|The Sick Livers - Neath, The Duke - 29th October 2011|
|Written by Dom Daley|
|Sunday, 06 November 2011 05:30|
What else does a self respecting gig-goer and lover of depraved punk rock do of a Saturday night? Sit in the house watching moron TV like X Factor or Come Dancing? Nope, we get out there amongst it and get down and dirty with South Wales' finest purveyors of filthy punk rock 'n' roll, The Sick Livers.
Having taken something of an extended break the Livers are back amongst it and boosted by new personnel in the axe department turning them into a ten legged rockin' machine ready to give audiences an aural and visual seeing to...and tonight was going to be no exception.
Now the Duke is a rough round the edges; Who am I kidding, it's just plain rough all over never mind the edges and it seems fitting that tonight it's about to get filthed up a bit more. After an interesting opening duo on drums and fuzzed up geetar (sorry, I never got the band's name) where, amidst the White Stripes-ish blues noise, there was a beautiful rendition of The Cramps classic 'Bikini Girls With Machine Guns' which went down rather nicely....but it's not what's brought me out on this lovely rain swept evening, it's whats up next in the shape of The Goddamn mother fucking Sick Livers.
As the clock struck ten the ghouls and boys were wedged into the odorous venue for a forty five minute pounding from Ginge and the boys. Straight from the get go there is no time for fucking about as we were into 'Rumney Rock City' as Ginge dons his aviator shades and begins to prowl the dance floor. It was an all too brief ten song set but fuck me is it legal to have this much fun watching punk rock? The £2.60 cans were taking a pasting as the place was reaching boiling point as ringmaster Ginge Knievel moved in on his first victim finding out it was a young lady's birthday she had the dedication to end all dedications as Ginge knelt down before her to dedicate 'I Was Born To Fuck You Baby' - you could see the young lady visibly melt as the sweat soaked frontman notched up his banter and the young uns in attendance were now hypnotised by the beautiful noise before them as they lost any inhibitions and began thrashing around in a pit Neath hadn't seen for decades, horns and headbanging a plenty as beer and bodies began flying around.
'Tiger Riot' upped the ante before 'Pussy Disease', with its extended bass and drum work out, as Ginge left the stage with people wondering has he done an Axl Rose and fucked off because the Oranjeboon wasn't chilled enough or simply left the building looking for the naked man seen walking the town earlier with nothing on bar a cheeky smile! Oh, and a tie, but no he'd popped off to the little boys room. It did precede a Jeremy Kyle style debate which pondered the question Neath or Bridgend, which has better shopping facilities? On account of them having an Evans' oversize ladies boutique (so educational and finger on the pulse these punk rock shows) Neath was the winner. At first Ginge stood his ground and was adamant that Bridgend had the edge but the people spoke. Before we get carried away the crowd were urged to participate in 'St Pauli' which they duly obliged for the chant-along part of, "Hey Hey St Pauli, Hey Hey St Pauli" - it was at this point that a young headbanger who was windmilling for all he was worth decided to collide with the bar and split his head open but it didn't deter the chosen one as he dusted himself down and carried on throwing shapes as the claret poured from a wonderful gash on his forehead - it seemed fitting and perfect that the joys of such quality punk rock can do that to a young man (may he wear his scar forever like a badge of honour).

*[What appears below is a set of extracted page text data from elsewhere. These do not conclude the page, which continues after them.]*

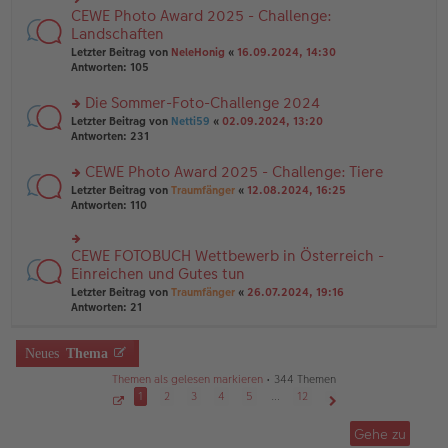
g
e
n
CEWE Photo Award 2025 - Challenge:
n
rs
g
er
te
Landschaften
el
B
r
Letzter Beitrag von
NeleHonig
«
16.09.2024, 14:30
es
ei
u
Antworten:
105
e
tr
n
n
a
g
er
Die Sommer-Foto-Challenge 2024
g
el
B
es
rs
Letzter Beitrag von
Netti59
«
02.09.2024, 13:20
ei
e
te
Antworten:
231
tr
n
r
a
er
u
CEWE Photo Award 2025 - Challenge: Tiere
g
B
n
rs
Letzter Beitrag von
Traumfänger
«
12.08.2024, 16:25
ei
g
te
Antworten:
110
tr
el
r
a
es
u
g
e
n
CEWE FOTOBUCH Wettbewerb in Österreich -
n
rs
g
er
te
Einreichen und Gutes tun
el
B
r
Letzter Beitrag von
Traumfänger
«
26.07.2024, 19:16
es
ei
u
Antworten:
21
e
tr
n
n
a
g
er
g
el
Neues
Thema
B
es
ei
e
Themen als gelesen markieren
• 344 Themen
tr
n
1
2
3
4
5
…
12
a
er
g
S
Nächste
B
e
Gehe zu
ei
i
t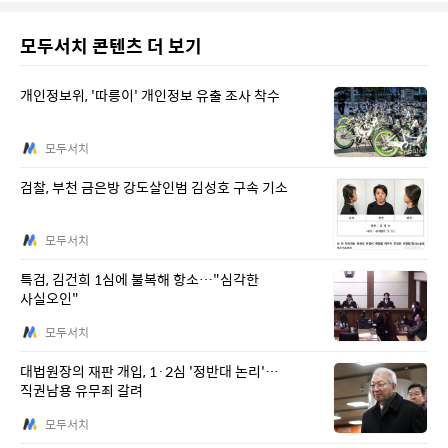
모두서치 콘텐츠 더 보기
개인정보위, '따릉이' 개인정보 유출 조사 착수
모두서치
검찰, 부천 금은방 강도살인범 김성호 구속 기소
모두서치
특검, 김건희 1심에 불복해 항소…"심각한
사실오인"
모두서치
대법원장의 재판 개입, 1·2심 '정반대 논리'…
직권남용 유무죄 갈려
모두서치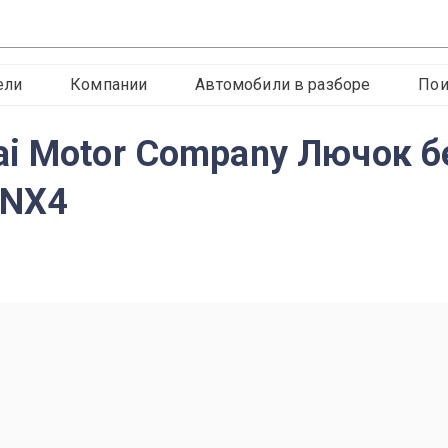
ели
Компании
Автомобили в разборе
Пои
i Motor Company Лючок б
 NX4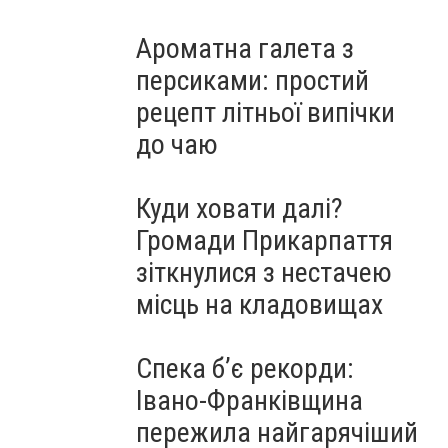
Ароматна галета з
персиками: простий
рецепт літньої випічки
до чаю
Куди ховати далі?
Громади Прикарпаття
зіткнулися з нестачею
місць на кладовищах
Спека б’є рекорди:
Івано-Франківщина
пережила найгарячіший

The end was almost upon us but there was time to squeeze in a blistering rendition of 'Hell Of A Girl' and 'Seven Year Itch' then it was goodnight Boston, er sorry, Neath. The pit weren't letting the band get away that easily so it was time to wedge in a stinkingly good cover of 'Denim Demon' before the finale of 'Hell Bent On You' then it really was Goodnight Irene as Ginge fled to the rain soaked beer garden otherwise his new adoring fans would surely have carried him round the town on their collective shoulders.
A band as good as this deserve to get recognition for their songwriting and performance and should get exposed to a far wider audience. Whilst it seems perfect watching them tear up a back street pub so masterfully The Sick Livers deserve so so much more. If you see them coming to a venue near you make sure you cancel whatever you might have planned and get down there and get amongst it because behind the tom foolery and humour there is a seriously good band going on. The Sick Livers are up there with The Adjusters and The Hip Priests as the finest bands currently knocking out dirty punk rock 'n' roll. Let's hope someone takes a chance on them and they can reap the rewards. Simply awesome!